== Recorded information

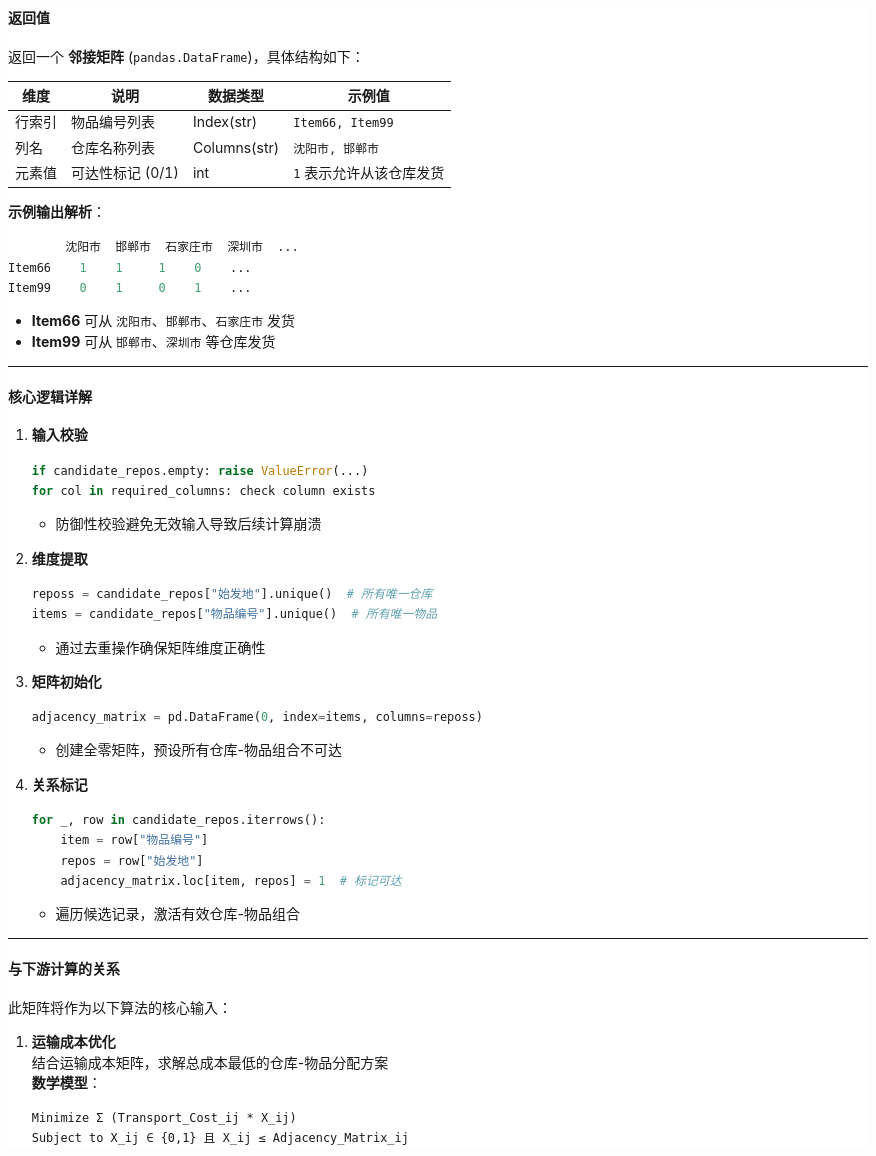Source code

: #### **返回值**
返回一个 **邻接矩阵** (`pandas.DataFrame`)，具体结构如下：

| 维度   | 说明                  | 数据类型       | 示例值         |
|--------|-----------------------|----------------|----------------|
| 行索引 | 物品编号列表          | Index(str)     | `Item66, Item99` |
| 列名   | 仓库名称列表          | Columns(str)   | `沈阳市, 邯郸市`  |
| 元素值 | 可达性标记 (0/1)      | int            | `1` 表示允许从该仓库发货 |

**示例输出解析**：
```python
        沈阳市  邯郸市  石家庄市  深圳市  ...  
Item66    1    1     1    0    ...  
Item99    0    1     0    1    ...  
```
- **Item66** 可从 `沈阳市`、`邯郸市`、`石家庄市` 发货
- **Item99** 可从 `邯郸市`、`深圳市` 等仓库发货

---

#### **核心逻辑详解**
1. **输入校验**  
   ```python
   if candidate_repos.empty: raise ValueError(...)
   for col in required_columns: check column exists
   ```
   - 防御性校验避免无效输入导致后续计算崩溃

2. **维度提取**  
   ```python
   reposs = candidate_repos["始发地"].unique()  # 所有唯一仓库
   items = candidate_repos["物品编号"].unique()  # 所有唯一物品
   ```
   - 通过去重操作确保矩阵维度正确性

3. **矩阵初始化**  
   ```python
   adjacency_matrix = pd.DataFrame(0, index=items, columns=reposs)
   ```
   - 创建全零矩阵，预设所有仓库-物品组合不可达

4. **关系标记**  
   ```python
   for _, row in candidate_repos.iterrows():
       item = row["物品编号"]
       repos = row["始发地"]
       adjacency_matrix.loc[item, repos] = 1  # 标记可达
   ```
   - 遍历候选记录，激活有效仓库-物品组合

---

#### **与下游计算的关系**
此矩阵将作为以下算法的核心输入：
1. **运输成本优化**  
   结合运输成本矩阵，求解总成本最低的仓库-物品分配方案  
   **数学模型**：  
   ```
   Minimize Σ (Transport_Cost_ij * X_ij)  
   Subject to X_ij ∈ {0,1} 且 X_ij ≤ Adjacency_Matrix_ij
   ```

====

# [Exercise prompt]
Could you set down every record above exactly as written, leaving out the pictures?

# [Exercise answer]
Source code

: #### **返回值**
返回一个 **邻接矩阵** (`pandas.DataFrame`)，具体结构如下：

| 维度   | 说明                  | 数据类型       | 示例值         |
|--------|-----------------------|----------------|----------------|
| 行索引 | 物品编号列表          | Index(str)     | `Item66, Item99` |
| 列名   | 仓库名称列表          | Columns(str)   | `沈阳市, 邯郸市`  |
| 元素值 | 可达性标记 (0/1)      | int            | `1` 表示允许从该仓库发货 |

**示例输出解析**：
```python
        沈阳市  邯郸市  石家庄市  深圳市  ...  
Item66    1    1     1    0    ...  
Item99    0    1     0    1    ...  
```
- **Item66** 可从 `沈阳市`、`邯郸市`、`石家庄市` 发货
- **Item99** 可从 `邯郸市`、`深圳市` 等仓库发货

---

#### **核心逻辑详解**
1. **输入校验**  
   ```python
   if candidate_repos.empty: raise ValueError(...)
   for col in required_columns: check column exists
   ```
   - 防御性校验避免无效输入导致后续计算崩溃

2. **维度提取**  
   ```python
   reposs = candidate_repos["始发地"].unique()  # 所有唯一仓库
   items = candidate_repos["物品编号"].unique()  # 所有唯一物品
   ```
   - 通过去重操作确保矩阵维度正确性

3. **矩阵初始化**  
   ```python
   adjacency_matrix = pd.DataFrame(0, index=items, columns=reposs)
   ```
   - 创建全零矩阵，预设所有仓库-物品组合不可达

4. **关系标记**  
   ```python
   for _, row in candidate_repos.iterrows():
       item = row["物品编号"]
       repos = row["始发地"]
       adjacency_matrix.loc[item, repos] = 1  # 标记可达
   ```
   - 遍历候选记录，激活有效仓库-物品组合

---

#### **与下游计算的关系**
此矩阵将作为以下算法的核心输入：
1. **运输成本优化**  
   结合运输成本矩阵，求解总成本最低的仓库-物品分配方案  
   **数学模型**：  
   ```
   Minimize Σ (Transport_Cost_ij * X_ij)  
   Subject to X_ij ∈ {0,1} 且 X_ij ≤ Adjacency_Matrix_ij
   ```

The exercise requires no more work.